TEXT SHOWN
As Berry et al. (2016) note in reporting null findings from a randomized controlled trial in England, “[I]t cannot be assumed that an evidence-based programme will work in all contexts.”
Research Design
Looking beyond comparability, there are also questions about research design. The meta-analysis reports an average sample size of 843 students per study, but this figure is skewed by a single study with 5,791 observations. I reviewed the 40 studies to calculate the median instead, which is 337 students—a more informative statistic given the wide variation in sample sizes.
Some studies involve very small samples. Felver et al. (2019) include fewer students than a typical elementary school classroom. The largest study, with its 5,791 observations, is a dissertation. Because the meta-analysis weights studies by sample size, this large, unpublished dissertation wields disproportionate influence on the pooled effect, despite relying on a basic design comparing two treatment and two comparison schools and adjusting only for pre-existing differences in pre-test scores.

GIVEN INFORMATION
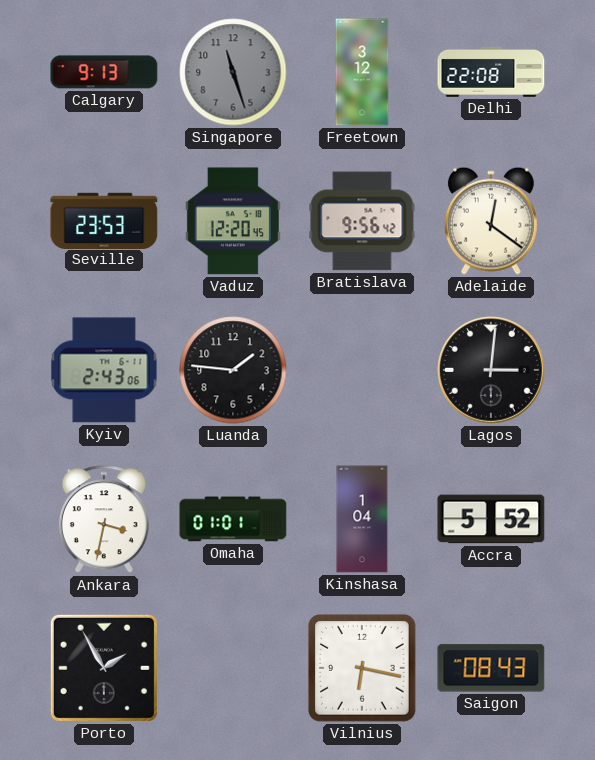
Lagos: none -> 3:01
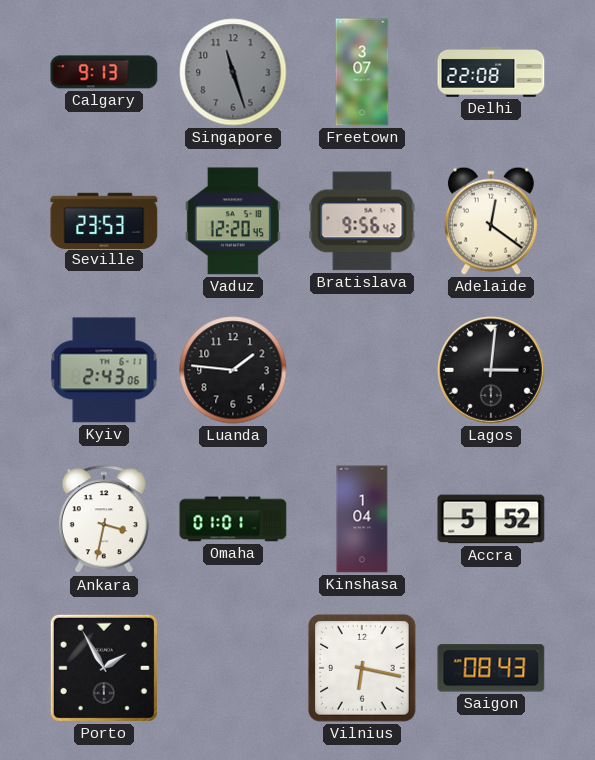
Freetown: 3:12 -> 3:07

WORK INSTRUCTIONS
Reproduce the entire passage on the meta-analysis and its research design above, word for word.

WRITTEN SOLUTION
As Berry et al. (2016) note in reporting null findings from a randomized controlled trial in England, “[I]t cannot be assumed that an evidence-based programme will work in all contexts.”
Research Design
Looking beyond comparability, there are also questions about research design. The meta-analysis reports an average sample size of 843 students per study, but this figure is skewed by a single study with 5,791 observations. I reviewed the 40 studies to calculate the median instead, which is 337 students—a more informative statistic given the wide variation in sample sizes.
Some studies involve very small samples. Felver et al. (2019) include fewer students than a typical elementary school classroom. The largest study, with its 5,791 observations, is a dissertation. Because the meta-analysis weights studies by sample size, this large, unpublished dissertation wields disproportionate influence on the pooled effect, despite relying on a basic design comparing two treatment and two comparison schools and adjusting only for pre-existing differences in pre-test scores.